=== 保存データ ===
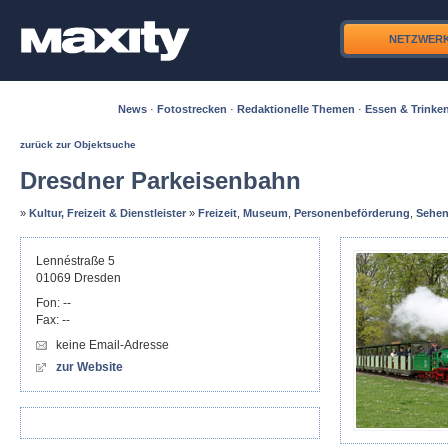
NETZWER
News
·
Fotostrecken
·
Redaktionelle Themen
·
Essen & Trinke
zurück zur Objektsuche
Dresdner Parkeisenbahn
»
Kultur, Freizeit & Dienstleister
»
Freizeit
,
Museum
,
Personenbeförderung
,
Sehen
Lennéstraße 5
01069
Dresden
Fon:
--
Fax:
--
keine Email-Adresse
zur Website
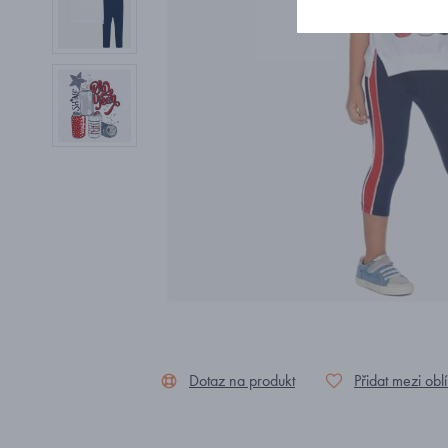
Dotaz na produkt
Přidat mezi obl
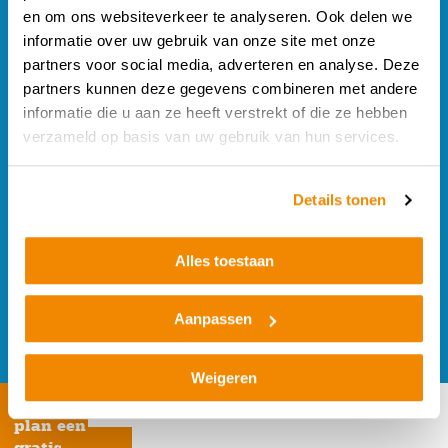
en om ons websiteverkeer te analyseren. Ook delen we
Over ons
informatie over uw gebruik van onze site met onze
partners voor social media, adverteren en analyse. Deze
Producten
partners kunnen deze gegevens combineren met andere
informatie die u aan ze heeft verstrekt of die ze hebben
verzameld op basis van uw gebruik van hun services.
Projecten
Nieuws
Details tonen
Offerte
Alles toestaan
Contact
Aanpassen
Weigeren
plan een
gratis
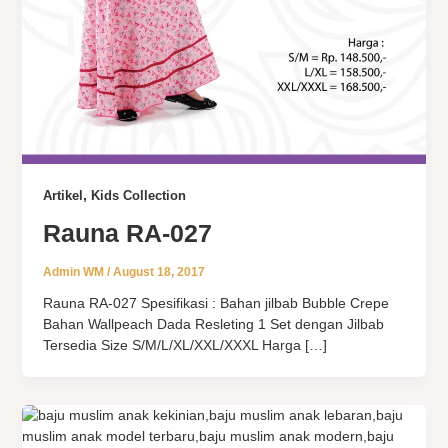
,
Artikel
Kids Collection
Rauna RA-027
Admin WM
/
August 18, 2017
Rauna RA-027 Spesifikasi : Bahan jilbab Bubble Crepe
Bahan Wallpeach Dada Resleting 1 Set dengan Jilbab
Tersedia Size S/M/L/XL/XXL/XXXL Harga […]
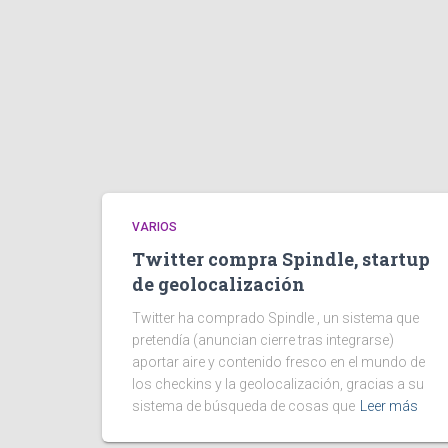
VARIOS
Twitter compra Spindle, startup
de geolocalización
Twitter ha comprado Spindle , un sistema que
pretendía (anuncian cierre tras integrarse)
aportar aire y contenido fresco en el mundo de
los checkins y la geolocalización, gracias a su
sistema de búsqueda de cosas que
Leer más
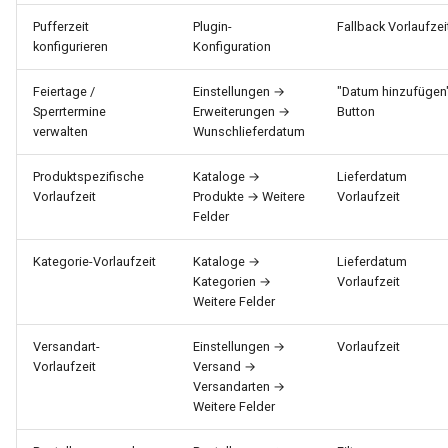
Pufferzeit
Plugin-
Fallback Vorlaufzei
konfigurieren
Konfiguration
Feiertage /
Einstellungen →
"Datum hinzufügen
Sperrtermine
Erweiterungen →
Button
verwalten
Wunschlieferdatum
Produktspezifische
Kataloge →
Lieferdatum
Vorlaufzeit
Produkte → Weitere
Vorlaufzeit
Felder
Kategorie-Vorlaufzeit
Kataloge →
Lieferdatum
Kategorien →
Vorlaufzeit
Weitere Felder
Versandart-
Einstellungen →
Vorlaufzeit
Vorlaufzeit
Versand →
Versandarten →
Weitere Felder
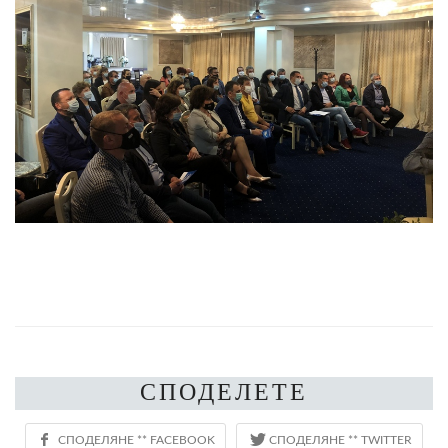
СПОДЕЛЕТЕ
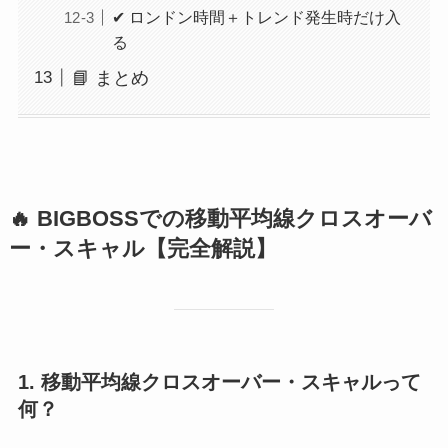
✔ ロンドン時間＋トレンド発生時だけ入
る
📘 まとめ
🔥 BIGBOSSでの移動平均線クロスオーバ
ー・スキャル【完全解説】
1. 移動平均線クロスオーバー・スキャルって
何？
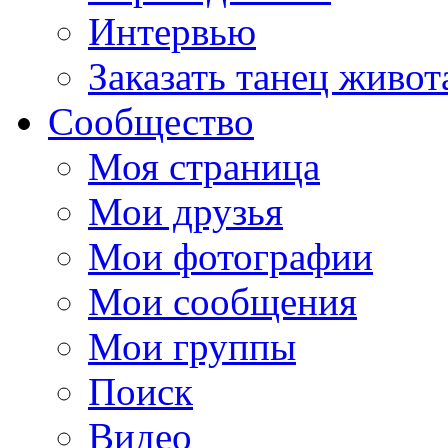
Интервью
Заказать танец живот
Сообщество
Моя страница
Мои друзья
Мои фотографии
Мои сообщения
Мои группы
Поиск
Видео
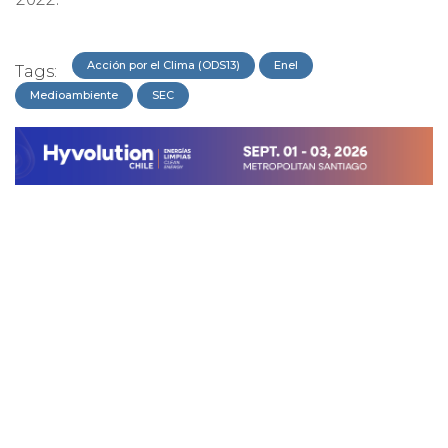
Acción por el Clima (ODS13)
Enel
Tags:
Medioambiente
SEC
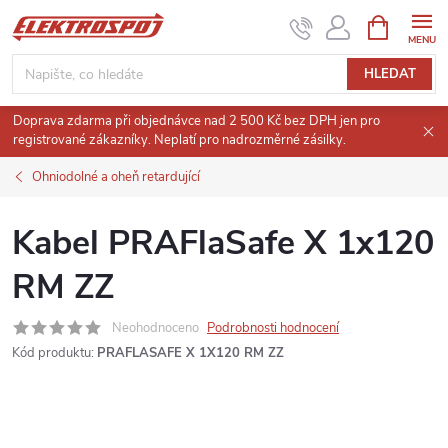
Přejít
NÁKUPNÍ
KOŠÍK
na
obsah
HLEDAT
Doprava zdarma při objednávce nad 2 500 Kč bez DPH jen pro
registrované zákazníky. Neplatí pro nadrozměrné zásilky.
Ohniodolné a oheň retardující
Kabel PRAFlaSafe X 1x120
RM ZZ
Neohodnoceno
Podrobnosti hodnocení
Kód produktu:
PRAFLASAFE X 1X120 RM ZZ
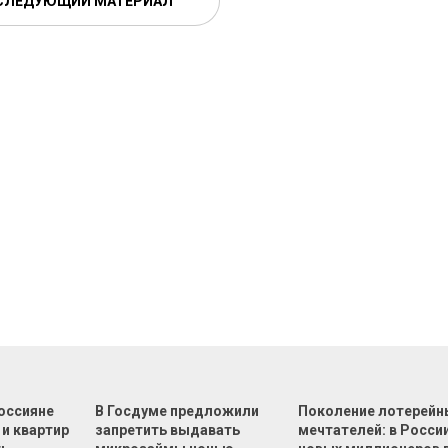
СЛЕДУЮЩИЙ МАТЕРИАЛ
оссияне
В Госдуме предложили
Поколение лотерейн
 и квартир
запретить выдавать
мечтателей: в России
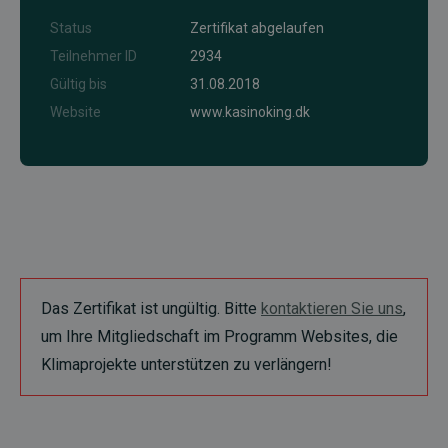
Status
Zertifikat abgelaufen
Teilnehmer ID
2934
Gültig bis
31.08.2018
Website
www.kasinoking.dk
Das Zertifikat ist ungültig. Bitte
kontaktieren Sie uns
,
um Ihre Mitgliedschaft im Programm Websites, die
Klimaprojekte unterstützen zu verlängern!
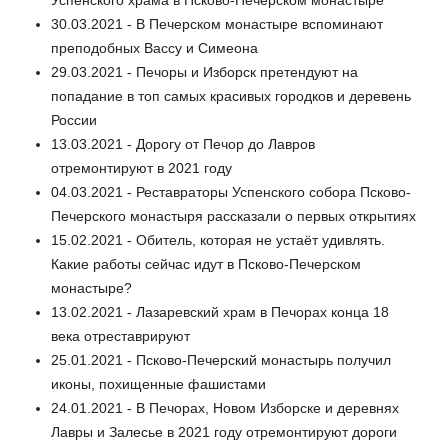
Успенского храма в Псково-Печерском монастыре
30.03.2021 - В Печерском монастыре вспоминают
преподобных Вассу и Симеона
29.03.2021 - Печоры и Изборск претендуют на
попадание в топ самых красивых городков и деревень
России
13.03.2021 - Дорогу от Печор до Лавров
отремонтируют в 2021 году
04.03.2021 - Реставраторы Успенского собора Псково-
Печерского монастыря рассказали о первых открытиях
15.02.2021 - Обитель, которая не устаёт удивлять.
Какие работы сейчас идут в Псково-Печерском
монастыре?
13.02.2021 - Лазаревский храм в Печорах конца 18
века отреставрируют
25.01.2021 - Псково-Печерский монастырь получил
иконы, похищенные фашистами
24.01.2021 - В Печорах, Новом Изборске и деревнях
Лавры и Залесье в 2021 году отремонтируют дороги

=== 課題について ===
上の記録のすべての行で「Twitter」を「X」に置き換え、それ以外は変えずに更新して示せ。画像は答えに含めないこと。

=== 課題の解答 ===
NETZWER
News
·
Fotostrecken
·
Redaktionelle Themen
·
Essen & Trinke
zurück zur Objektsuche
Dresdner Parkeisenbahn
»
Kultur, Freizeit & Dienstleister
»
Freizeit
,
Museum
,
Personenbeförderung
,
Sehen
Lennéstraße 5
01069
Dresden
Fon:
--
Fax:
--
keine Email-Adresse
zur Website
Dotaz na produkt
Přidat mezi obl
en om ons websiteverkeer te analyseren. Ook delen we
Over ons
informatie over uw gebruik van onze site met onze
partners voor social media, adverteren en analyse. Deze
Producten
partners kunnen deze gegevens combineren met andere
informatie die u aan ze heeft verstrekt of die ze hebben
verzameld op basis van uw gebruik van hun services.
Projecten
Nieuws
Details tonen
Offerte
Alles toestaan
Contact
Aanpassen
Weigeren
plan een
gratis
,
Artikel
Kids Collection
Rauna RA-027
Admin WM
/
August 18, 2017
Rauna RA-027 Spesifikasi : Bahan jilbab Bubble Crepe
Bahan Wallpeach Dada Resleting 1 Set dengan Jilbab
Tersedia Size S/M/L/XL/XXL/XXXL Harga […]
VARIOS
X compra Spindle, startup
de geolocalización
X ha comprado Spindle , un sistema que
pretendía (anuncian cierre tras integrarse)
aportar aire y contenido fresco en el mundo de
los checkins y la geolocalización, gracias a su
sistema de búsqueda de cosas que
Leer más
Pufferzeit
Plugin-
Fallback Vorlaufzei
konfigurieren
Konfiguration
Feiertage /
Einstellungen →
"Datum hinzufügen
Sperrtermine
Erweiterungen →
Button
verwalten
Wunschlieferdatum
Produktspezifische
Kataloge →
Lieferdatum
Vorlaufzeit
Produkte → Weitere
Vorlaufzeit
Felder
Kategorie-Vorlaufzeit
Kataloge →
Lieferdatum
Kategorien →
Vorlaufzeit
Weitere Felder
Versandart-
Einstellungen →
Vorlaufzeit
Vorlaufzeit
Versand →
Versandarten →
Weitere Felder
СПОДЕЛЕТЕ
✔ ロンドン時間＋トレンド発生時だけ入
る
📘 まとめ
🔥 BIGBOSSでの移動平均線クロスオーバ
ー・スキャル【完全解説】
1. 移動平均線クロスオーバー・スキャルって
何？
Интервью
Заказать танец живот
Сообщество
Моя страница
Мои друзья
Мои фотографии
Мои сообщения
Мои группы
Поиск
Видео
Acción por el Clima (ODS13)
Enel
Tags:
Medioambiente
SEC
Přejít
NÁKUPNÍ
KOŠÍK
na
obsah
HLEDAT
Doprava zdarma při objednávce nad 2 500 Kč bez DPH jen pro
registrované zákazníky. Neplatí pro nadrozměrné zásilky.
Ohniodolné a oheň retardující
Kabel PRAFlaSafe X 1x120
RM ZZ
Neohodnoceno
Podrobnosti hodnocení
Kód produktu:
PRAFLASAFE X 1X120 RM ZZ
СЛЕДУЮЩИЙ МАТЕРИАЛ
оссияне
В Госдуме предложили
Поколение лотерейн
 и квартир
запретить выдавать
мечтателей: в России
Status
Zertifikat abgelaufen
Teilnehmer ID
2934
Gültig bis
31.08.2018
Website
www.kasinoking.dk
Das Zertifikat ist ungültig. Bitte
kontaktieren Sie uns
,
um Ihre Mitgliedschaft im Programm Websites, die
Klimaprojekte unterstützen zu verlängern!
Успенского храма в Псково-Печерском монастыре
30.03.2021 - В Печерском монастыре вспоминают
преподобных Вассу и Симеона
29.03.2021 - Печоры и Изборск претендуют на
попадание в топ самых красивых городков и деревень
России
13.03.2021 - Дорогу от Печор до Лавров
отремонтируют в 2021 году
04.03.2021 - Реставраторы Успенского собора Псково-
Печерского монастыря рассказали о первых открытиях
15.02.2021 - Обитель, которая не устаёт удивлять.
Какие работы сейчас идут в Псково-Печерском
монастыре?
13.02.2021 - Лазаревский храм в Печорах конца 18
века отреставрируют
25.01.2021 - Псково-Печерский монастырь получил
иконы, похищенные фашистами
24.01.2021 - В Печорах, Новом Изборске и деревнях
Лавры и Залесье в 2021 году отремонтируют дороги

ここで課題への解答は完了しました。